6. After the bride price is paid, the wedding day is chosen. The bride and groom should make this choice carefully because some days may contradict with other events: the deaths of relatives, harvest, or natural disasters. On these days, it is forbidden to have a wedding celebration.


The course of Igbo wedding

The Igbo ceremony is based on the marriage deal which starts with the groom asking for the bride’s hand in marroage. There are three phases of the traditional Igbo wedding, which also includes proposing to her whole family and making them accept you into their circle.

At the beginning of the wedding, the bride and groom should stand in front of relatives, wearing only their underwear. The leader of a family or tribe ties them together with a veil, which means the bride and groom are united until death does them part. After that, the young married couple should dress up and go to the family of the husband. They are tied with the veil there, too. This ritual means that the bride breaks the ties with her family, and now her husband’s relatives are her new family.

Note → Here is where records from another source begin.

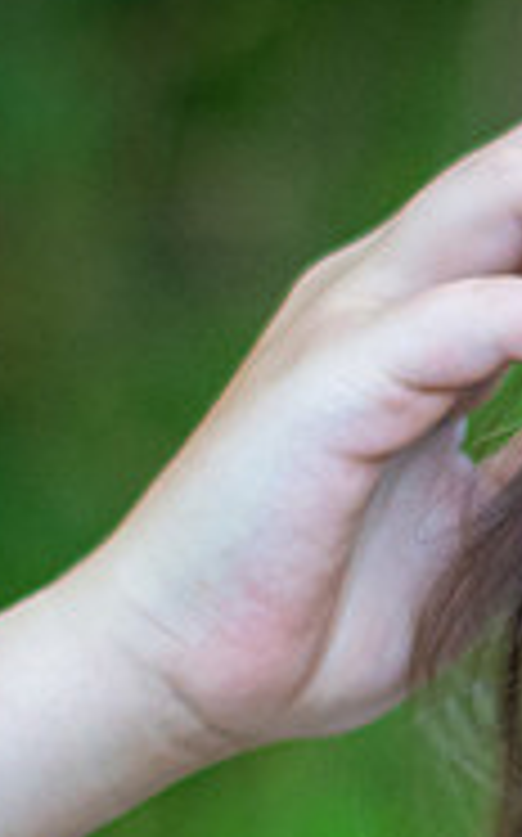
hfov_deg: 4.2
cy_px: 805
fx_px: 6999
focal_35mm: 307
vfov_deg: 6.8
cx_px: 1005
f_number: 1.8
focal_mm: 58
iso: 2000
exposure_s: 1/1600
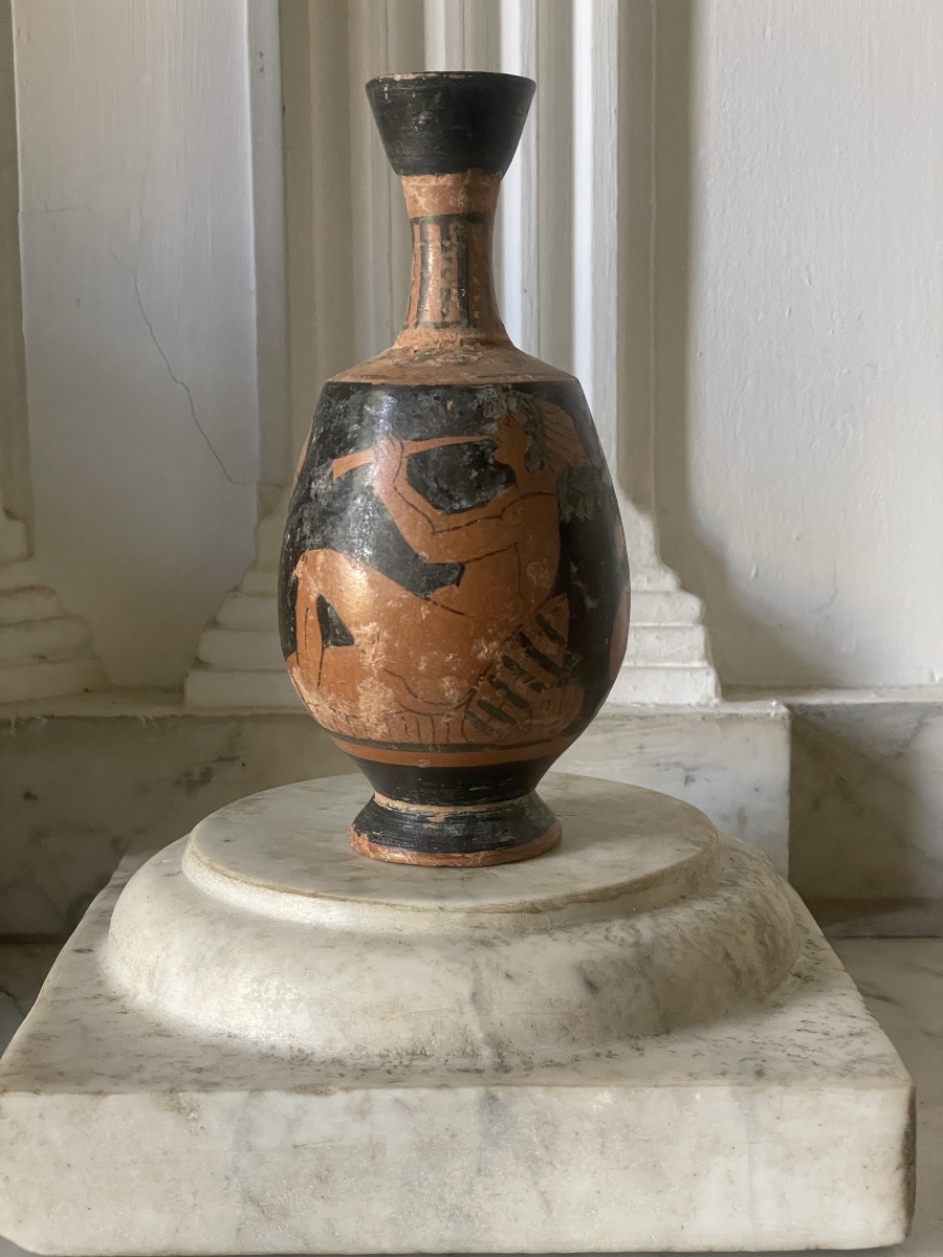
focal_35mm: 52
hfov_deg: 28.0
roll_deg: +1.2
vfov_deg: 36.8
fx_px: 1889
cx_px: 472
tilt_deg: -7.4
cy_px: 628
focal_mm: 6
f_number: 2
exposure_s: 1/60
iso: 500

In case the relatives of the groom refuse to tie the veil of a bride, this means they are refusing to take her into the family, and their decision cannot be influenced afterwards. In order to get married, the bride and groom should have good relations with each other’s families.


The bride breaking ties with her family does not necessarily mean that she can never talk to them again. She can still see them and be supportive of them. However, in case any conflict happens, her family has no voice. The groom’s family decides everything for her because they have paid the bride price.

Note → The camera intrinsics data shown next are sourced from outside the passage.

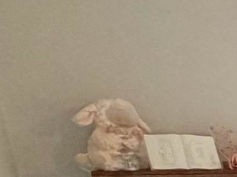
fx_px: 705
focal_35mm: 103
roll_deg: +1.9
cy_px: 331
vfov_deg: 12.9
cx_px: 767
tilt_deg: -12.7
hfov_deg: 10.5
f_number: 2.2
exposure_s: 1/60
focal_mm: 2.22
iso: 200
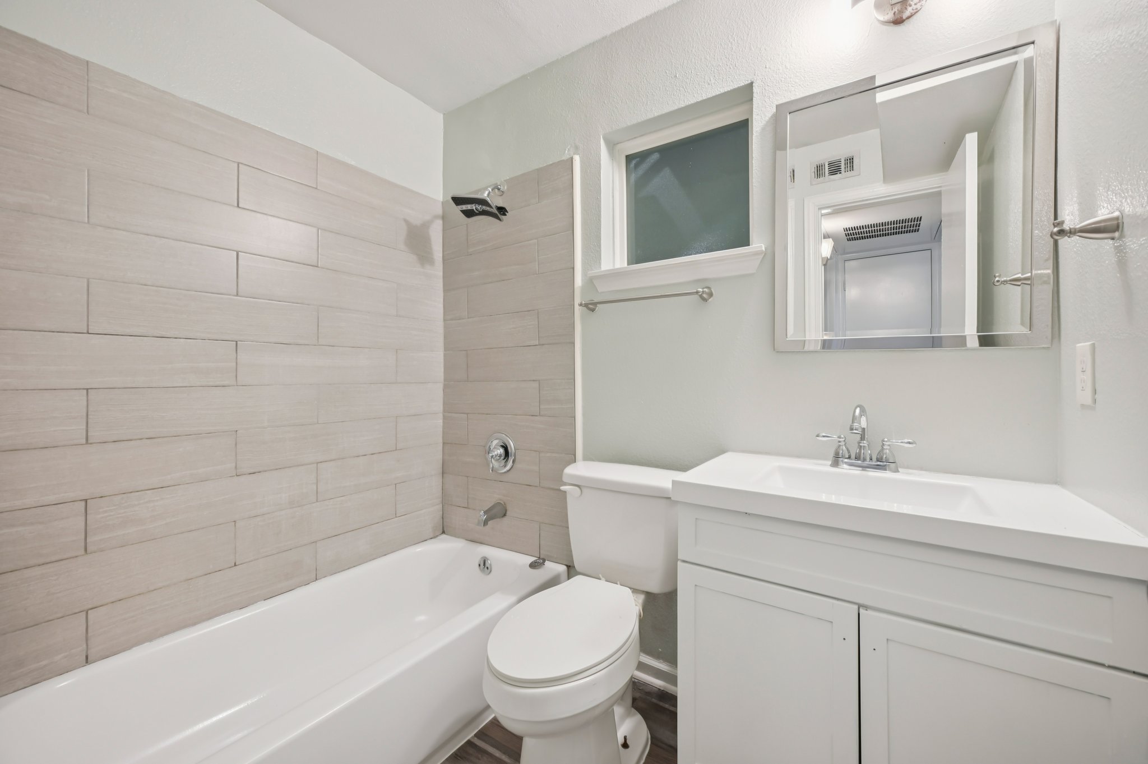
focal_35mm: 14
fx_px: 446
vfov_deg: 81.1
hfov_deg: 104.3
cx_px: 574
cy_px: 382
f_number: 9
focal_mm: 14
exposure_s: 1/8
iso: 250
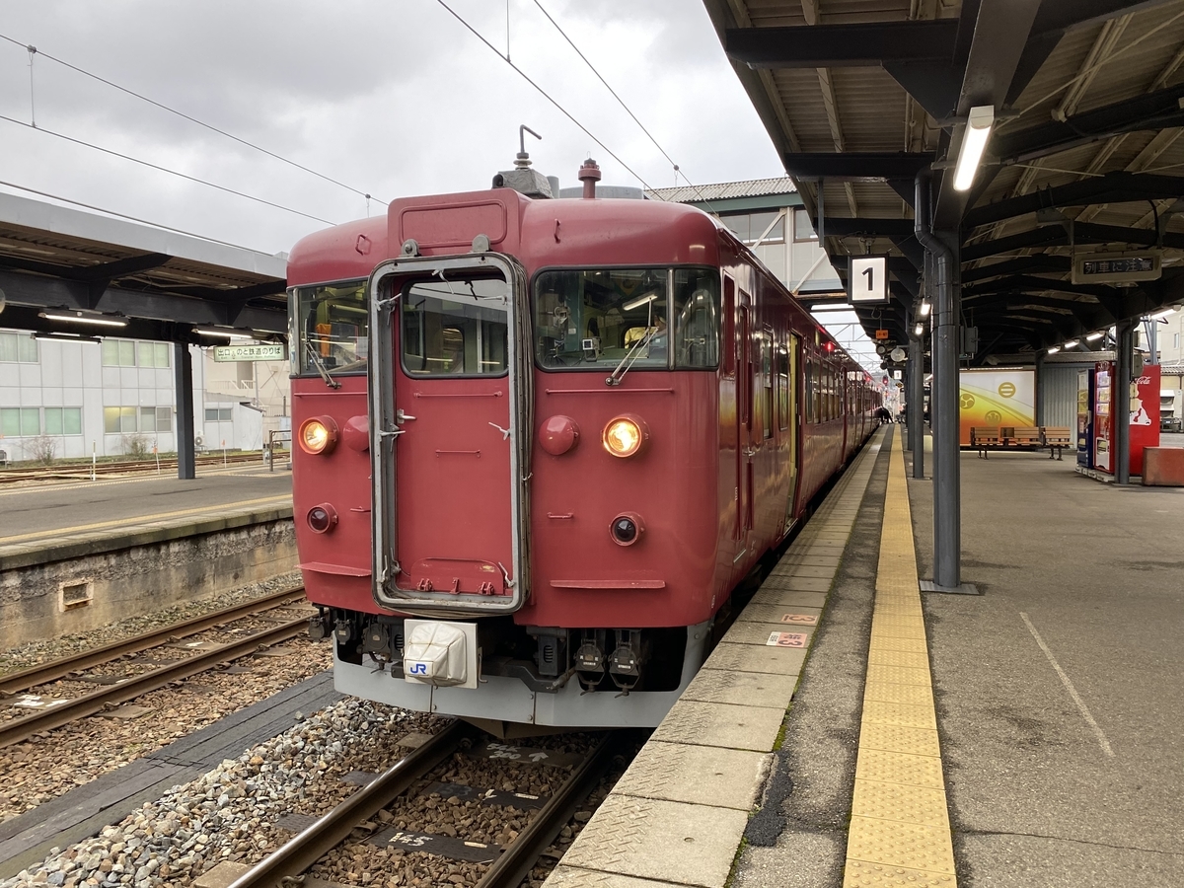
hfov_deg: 67.3
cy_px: 444
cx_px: 592
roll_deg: +0.2
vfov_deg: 53.1
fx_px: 889
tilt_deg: -1.4
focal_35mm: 26
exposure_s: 1/121
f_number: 1.8
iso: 80
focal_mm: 4.25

Afterwards, the groom’s family has to go through the wine carrying ceremony, which is officially referred to as Igba Nkwu – Nigerian translation for “wine carrying”.

The families of the newlyweds – their friends, relatives, neighbors, and colleagues – come to congratulate them. At the Igbo traditional wedding, not only bride and groom play a huge role, but also their extended families and neighbors.

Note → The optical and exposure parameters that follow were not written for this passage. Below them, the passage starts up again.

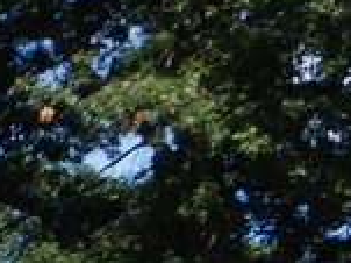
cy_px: 607
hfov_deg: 10.3
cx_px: -532
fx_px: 1651
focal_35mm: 163
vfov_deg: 8.4
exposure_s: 1/800
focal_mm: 4.3
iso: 125
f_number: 4.1
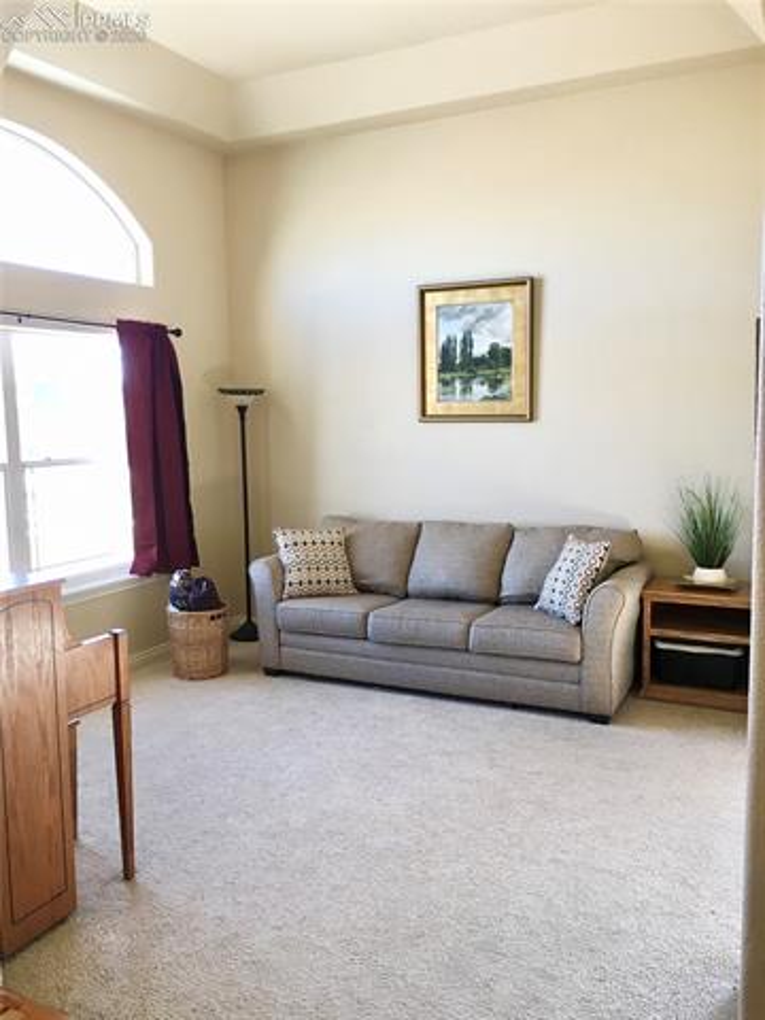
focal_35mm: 29
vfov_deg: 61.7
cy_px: 510
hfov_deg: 48.2
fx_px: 855
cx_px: 382
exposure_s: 1/30
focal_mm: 4.15
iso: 25
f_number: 2.2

Why is this ceremony called wine-carrying? You may ask. The answer is simple: the bride usually has to find her groom among the guests and express her gratitude by giving him a cup of wine. When the groom drinks the wine, the ceremony will go on and people celebrate together. This tradition is quite tricky because finding the groom in the crowd is not the easiest job for the bride. People at the Igbo wedding usually dress in the same clothing – literally the same fabrics and colors. Sure, the wedding pictures turn out beautiful; however, the bride can struggle with finding her groom for a long time. Besides, the guests often distract the bride on purpose to make her job more complicated.

Speaking of the bride and groom’s wedding attire, it is magnificent and really beautiful. Instead of a traditional white dress, the bride usually wears a bright-coloured outfit with accessories, most often made of coral, and a headgear which matches the color of her wedding attire. As for the groom, he wears a special cap, an embroidered shirt, and jewelry made of coral to match the bride.

Generally, the bride and groom are allowed to get creative with their attire and use different materials and accessories. The attire is the face of the wedding, and most of the couples choose it carefully.


Another tradition include an older person giving the newlyweds a special wooden stick called “ofo”, which is a symbol of unity and truth among Igbo natives. Very often, the wedding includes such a custom as “bride’s train”, when the bride’s female friends who are still single enter the church in a special dance, and people bless them by throwing money at them. This is considered to be a demonstration of wishing the bride and her friends good luck.


Generally, Igbo traditional wedding is an important part of the African culture, and it requires a lot of preparation and expenses. Igbo wedding depicts the unique African ethnicity and has an important mission to promote unity among Igbo people. If you and your future spouse would like to throw your own Igbo wedding, we wish you the best of luck.